## Your assignment
Please output exactly the lines below, starting at the line that has "Programme and organizing" and ending at the line that has "好看 感觉前两部男女人物刻画都很丰满啊", both included; leave out all pictures and include nothing else.

Records from a dataset
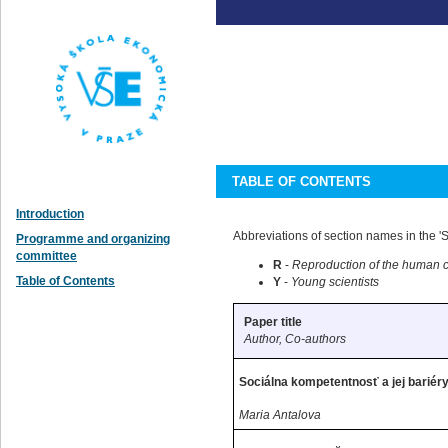
TABLE OF CONTENTS
Introduction
Abbreviations of section names in the '
Programme and organizing
committee
R
-
Reproduction of the human ca
Table of Contents
Y
-
Young scientists
Paper title
Author, Co-authors
Sociálna kompetentnosť a jej bariéry
Maria Antalova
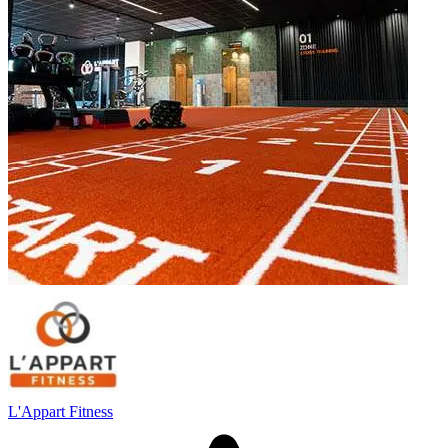
L'Appart Fitness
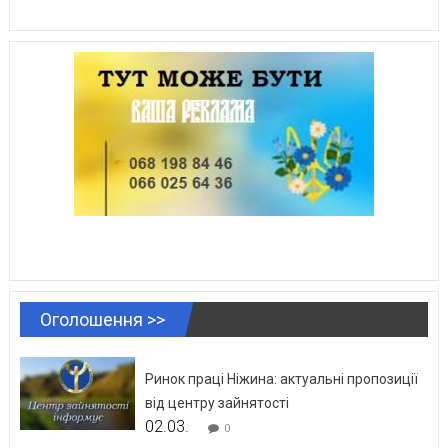
Оголошення >>
Ринок праці Ніжина: актуальні пропозиції
від центру зайнятості
02.03.
0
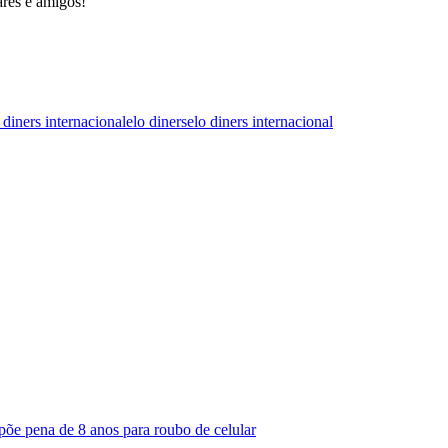
ares e amigos!
 diners internacional
elo diners
elo diners internacional
põe pena de 8 anos para roubo de celular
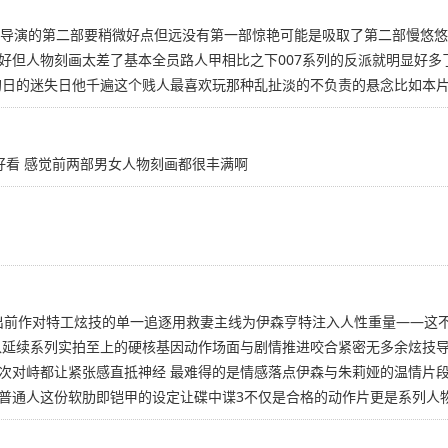
5:24比吴宇森导演的第二部要稍微好点但远没有第一部惊艳可能是吸取了第二
好但人物刻画太差了基本全员路人甲相比之下007系列的反派就明显好多
狗日的迷失日他千遍这个贱人最喜欢玩那种乱扯淡的不负责的悬念比如本片
好看 感觉前两部男女人物刻画都很丰满啊
跳出前作对特工炫技的单一追逐用救妻主线为伊森亨特注入人性重量——这
入延续系列实拍至上的硬核基因动作场面与剧情推进咬合紧密无多余炫技导
次对峙都让紧张感直抵神经 最难得的是情感落点伊森与朱莉娅的温情片
普通人这份软肋即铠甲的设定让碟中谍3不仅是合格的动作片更是系列人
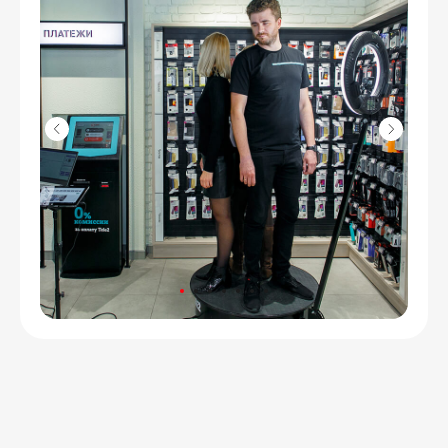
Свяжитесь с нами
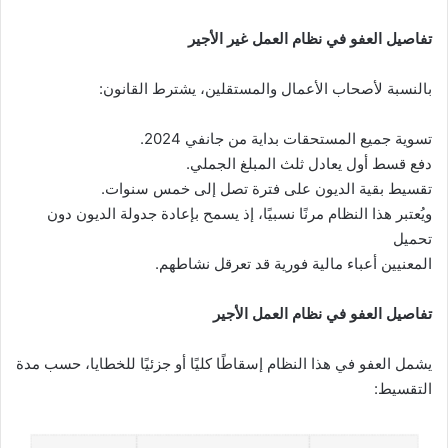
تفاصيل العفو في نظام العمل غير الأجير
بالنسبة لأصحاب الأعمال والمستقلين، يشترط القانون:
تسوية جميع المستحقات بداية من جانفي 2024.
دفع قسط أول يعادل ثلث المبلغ الجملي.
تقسيط بقية الديون على فترة تصل إلى خمس سنوات.
ويُعتبر هذا النظام مرنًا نسبيًا، إذ يسمح بإعادة جدولة الديون دون
تحميل
المعنيين أعباء مالية فورية قد تعرقل نشاطهم.
تفاصيل العفو في نظام العمل الأجير
يشمل العفو في هذا النظام إسقاطًا كليًا أو جزئيًا للخطايا، حسب مدة
التقسيط:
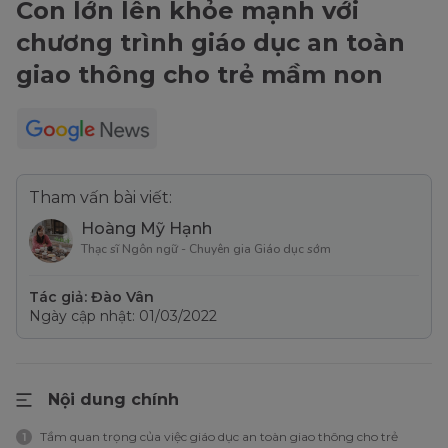
Con lớn lên khỏe mạnh với
chương trình giáo dục an toàn
giao thông cho trẻ mầm non
Tham vấn bài viết:
Hoàng Mỹ Hạnh
Thạc sĩ Ngôn ngữ - Chuyên gia Giáo dục sớm
Tác giả: Đào Vân
Ngày cập nhật: 01/03/2022
Nội dung chính
Tầm quan trọng của việc giáo dục an toàn giao thông cho trẻ
1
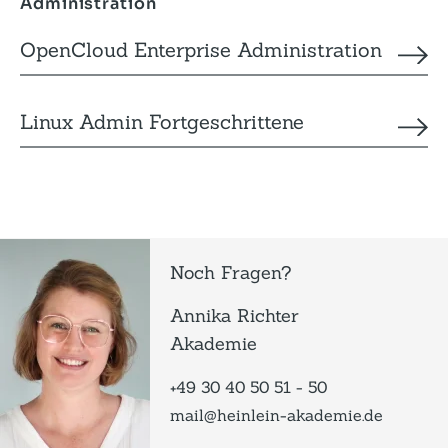
Administration
OpenCloud Enterprise Administration
Linux Admin Fortgeschrittene
Noch Fragen?
Annika Richter
Akademie
+49 30 40 50 51 - 50
mail@heinlein-akademie.de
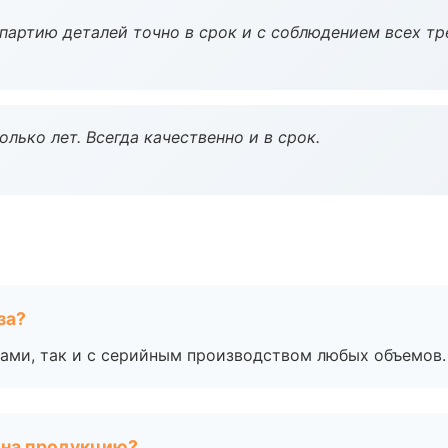
партию деталей точно в срок и с соблюдением всех тр
лько лет. Всегда качественно и в срок.
за?
ами, так и с серийным производством любых объемов.
 на продукцию?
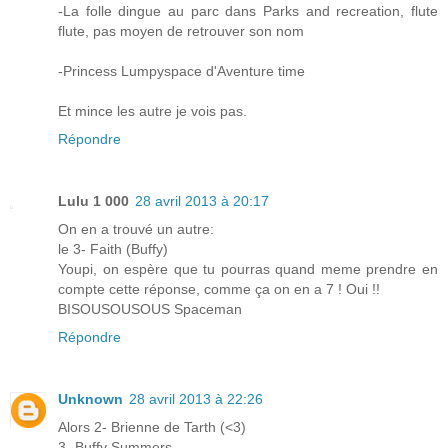
-La folle dingue au parc dans Parks and recreation, flute
flute, pas moyen de retrouver son nom
-Princess Lumpyspace d'Aventure time
Et mince les autre je vois pas.
Répondre
Lulu 1 000
28 avril 2013 à 20:17
On en a trouvé un autre:
le 3- Faith (Buffy)
Youpi, on espère que tu pourras quand meme prendre en
compte cette réponse, comme ça on en a 7 ! Oui !!
BISOUSOUSOUS Spaceman
Répondre
Unknown
28 avril 2013 à 22:26
Alors 2- Brienne de Tarth (<3)
3- Buffy Summers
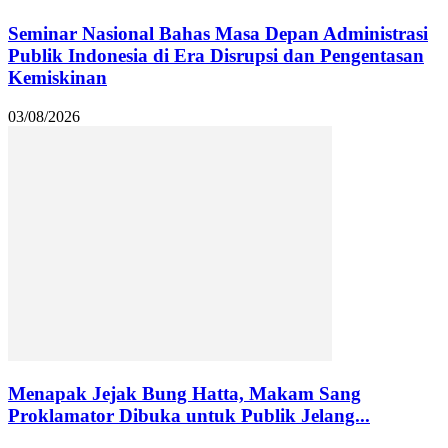
Seminar Nasional Bahas Masa Depan Administrasi
Publik Indonesia di Era Disrupsi dan Pengentasan
Kemiskinan
03/08/2026
Menapak Jejak Bung Hatta, Makam Sang
Proklamator Dibuka untuk Publik Jelang...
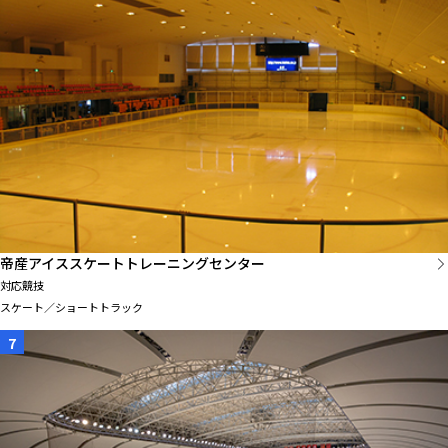
帝産アイススケートトレーニングセンター
対応競技
スケート／ショートトラック
7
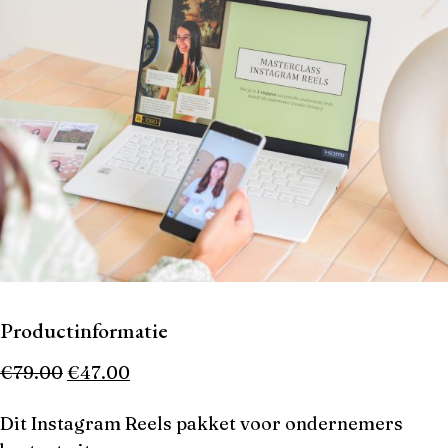
Productinformatie
€
79.00
€
47.00
Dit Instagram Reels pakket voor ondernemers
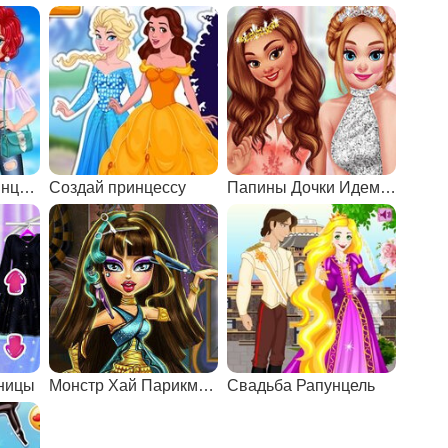
Путешествие принцесс на воздушном шаре
Создай принцессу
Папины Дочки Идем на Бал
дницы
Монстр Хай Парикмахерская
Свадьба Рапунцель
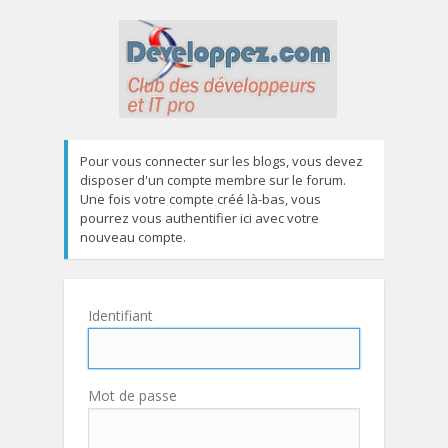
Pour vous connecter sur les blogs, vous devez
disposer d'un compte membre sur le forum.
Une fois votre compte créé là-bas, vous
pourrez vous authentifier ici avec votre
nouveau compte.
Identifiant
Mot de passe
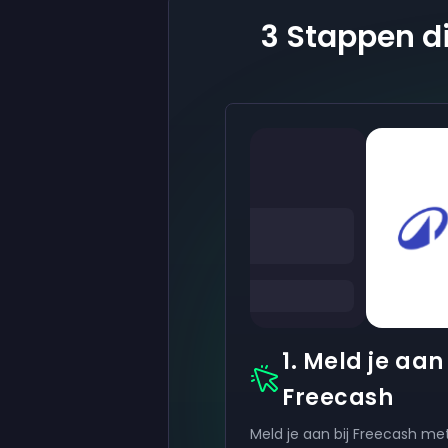
3 Stappen di
1. Meld je aan 
Freecash
Meld je aan bij Freecash met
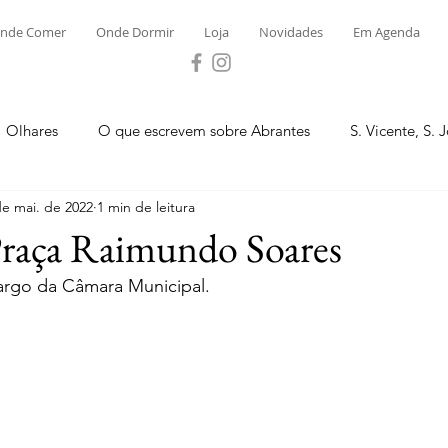
nde Comer
Onde Dormir
Loja
Novidades
Em Agenda
Olhares
O que escrevem sobre Abrantes
S. Vicente, S. 
de mai. de 2022
1 min de leitura
ega e Concavada
Bemposta
Carvalhal
Fontes
Praça Raimundo Soares
go da Câmara Municipal.
 Moinhos
S. Facundo e Vale das Mós
S.M. Rio Torto e Ros
tas de Abrantes 2023 - Desporto
Novidades
Loja
P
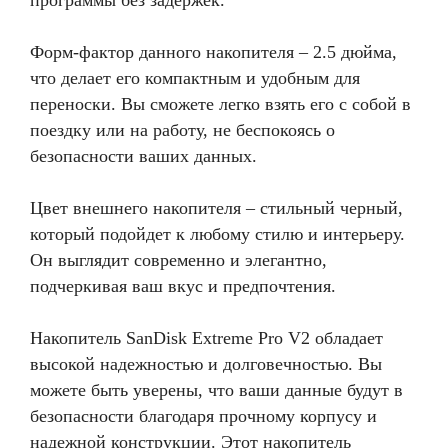
программы без задержек.
Форм-фактор данного накопителя – 2.5 дюйма,
что делает его компактным и удобным для
переноски. Вы сможете легко взять его с собой в
поездку или на работу, не беспокоясь о
безопасности ваших данных.
Цвет внешнего накопителя – стильный черный,
который подойдет к любому стилю и интерьеру.
Он выглядит современно и элегантно,
подчеркивая ваш вкус и предпочтения.
Накопитель SanDisk Extreme Pro V2 обладает
высокой надежностью и долговечностью. Вы
можете быть уверены, что ваши данные будут в
безопасности благодаря прочному корпусу и
надежной конструкции. Этот накопитель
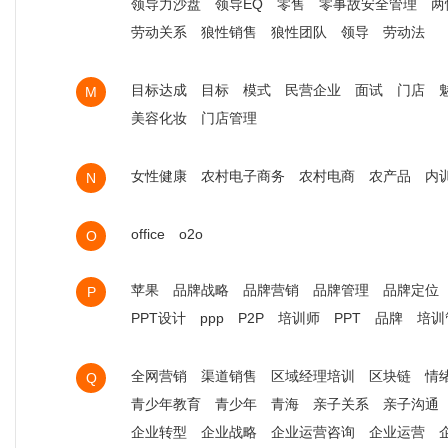
领导力沙盘
领导EQ
零售
零事故安全管理
两
劳动关系
狼性销售
狼性团队
领导
劳动法
目标达成
目标
模式
民营企业
面试
门店
M
美容化妆
门店管理
女性健康
农村电子商务
农村电商
农产品
内
N
office
o2o
O
苹果
品牌战略
品牌营销
品牌管理
品牌定位
P
PPT设计
ppp
P2P
培训师
PPT
品牌
培训
全网营销
渠道销售
区域经理培训
区块链
情
Q
青少年教育
青少年
青海
亲子关系
亲子沟通
企业转型
企业战略
企业运营咨询
企业运营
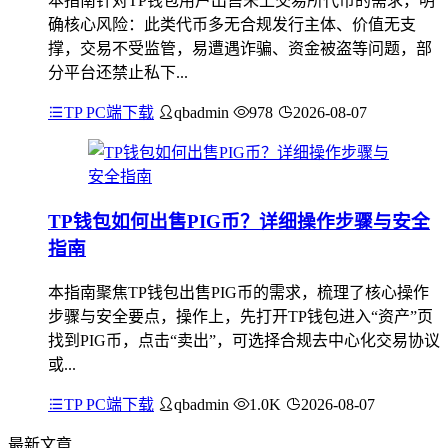
本指南针对TP钱包用户出售未上交易所代币的需求，明
确核心风险：此类代币多无合规发行主体、价值无支
撑，交易不受监管，易遭遇诈骗、资金被盗等问题，部
分平台还禁止私下...
TP PC端下载
qbadmin
978
2026-08-07
TP钱包如何出售PIG币？详细操作步骤与安全
指南
本指南聚焦TP钱包出售PIG币的需求，梳理了核心操作
步骤与安全要点，操作上，先打开TP钱包进入“资产”页
找到PIG币，点击“卖出”，可选择合规去中心化交易协议
或...
TP PC端下载
qbadmin
1.0K
2026-08-07
最新文章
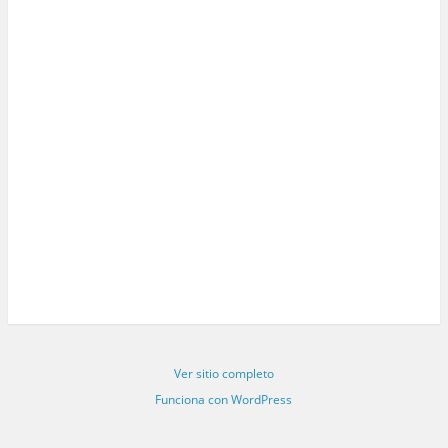
Ver sitio completo
Funciona con WordPress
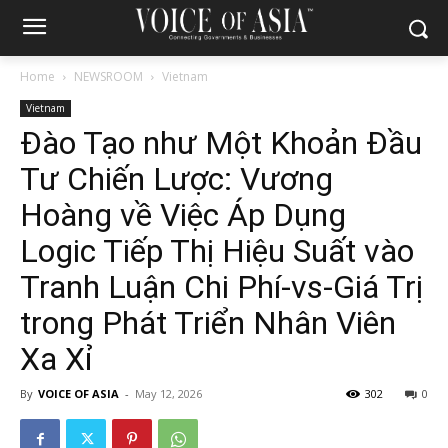
Home
NEWSROOM
Vietnam
Vietnam
Đào Tạo như Một Khoản Đầu
Tư Chiến Lược: Vương
Hoàng về Việc Áp Dụng
Logic Tiếp Thị Hiệu Suất vào
Tranh Luận Chi Phí-vs-Giá Trị
trong Phát Triển Nhân Viên
Xa Xỉ
By
VOICE OF ASIA
-
May 12, 2026
302
0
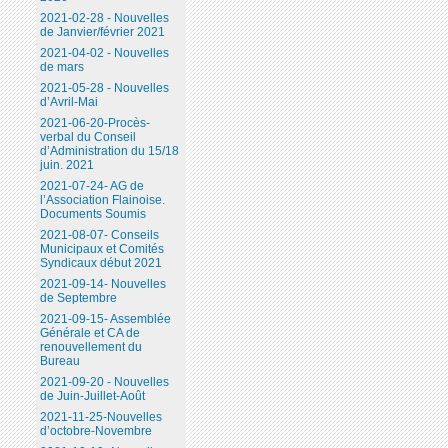
2021-02-28 - Nouvelles
de Janvier/février 2021
2021-04-02 - Nouvelles
de mars
2021-05-28 - Nouvelles
d’Avril-Mai
2021-06-20-Procès-
verbal du Conseil
d’Administration du 15/18
juin. 2021
2021-07-24- AG de
l’Association Flainoise.
Documents Soumis
2021-08-07- Conseils
Municipaux et Comités
Syndicaux début 2021
2021-09-14- Nouvelles
de Septembre
2021-09-15- Assemblée
Générale et CA de
renouvellement du
Bureau
2021-09-20 - Nouvelles
de Juin-Juillet-Août
2021-11-25-Nouvelles
d’octobre-Novembre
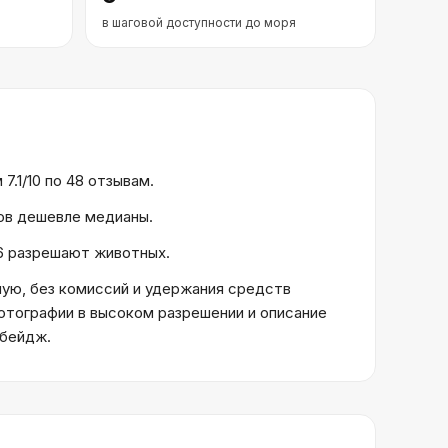
в шаговой доступности до моря
.1/10 по 48 отзывам.
тов дешевле медианы.
 16 разрешают животных.
ую, без комиссий и удержания средств
отографии в высоком разрешении и описание
 бейдж.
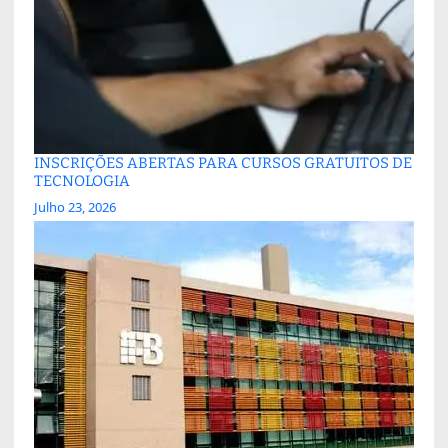
INSCRIÇÕES ABERTAS PARA CURSOS GRATUITOS DE
TECNOLOGIA
Julho 23, 2026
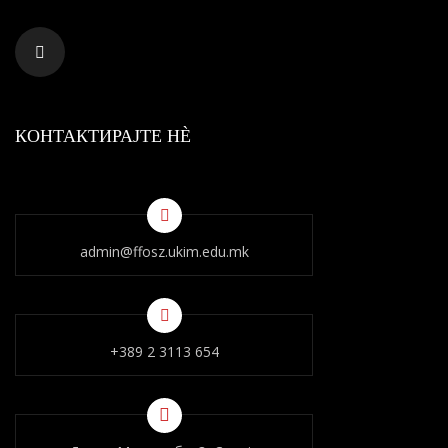
КОНТАКТИРАЈТЕ НÈ
admin@ffosz.ukim.edu.mk
+389 2 3113 654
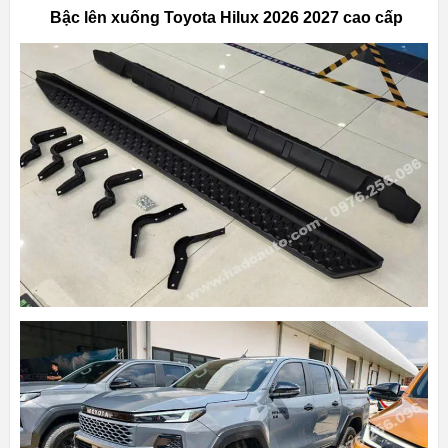
Bậc lên xuống Toyota Hilux 2026 2027 cao cấp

## Result of this task
Programme and organizing
committee
R
-
Reproduction of the human ca
Table of Contents
Y
-
Young scientists
Paper title
Author, Co-authors
Sociálna kompetentnosť a jej bariéry
Maria Antalova
L'Appart Fitness
Оголошення >>
Ринок праці Ніжина: актуальні пропозиції
від центру зайнятості
02.03.
0
ares e amigos!
 diners internacional
elo diners
elo diners internacional
põe pena de 8 anos para roubo de celular
5:24比吴宇森导演的第二部要稍微好点但远没有第一部惊艳可能是吸取了第二
好但人物刻画太差了基本全员路人甲相比之下007系列的反派就明显好多
狗日的迷失日他千遍这个贱人最喜欢玩那种乱扯淡的不负责的悬念比如本片
好看 感觉前两部男女人物刻画都很丰满啊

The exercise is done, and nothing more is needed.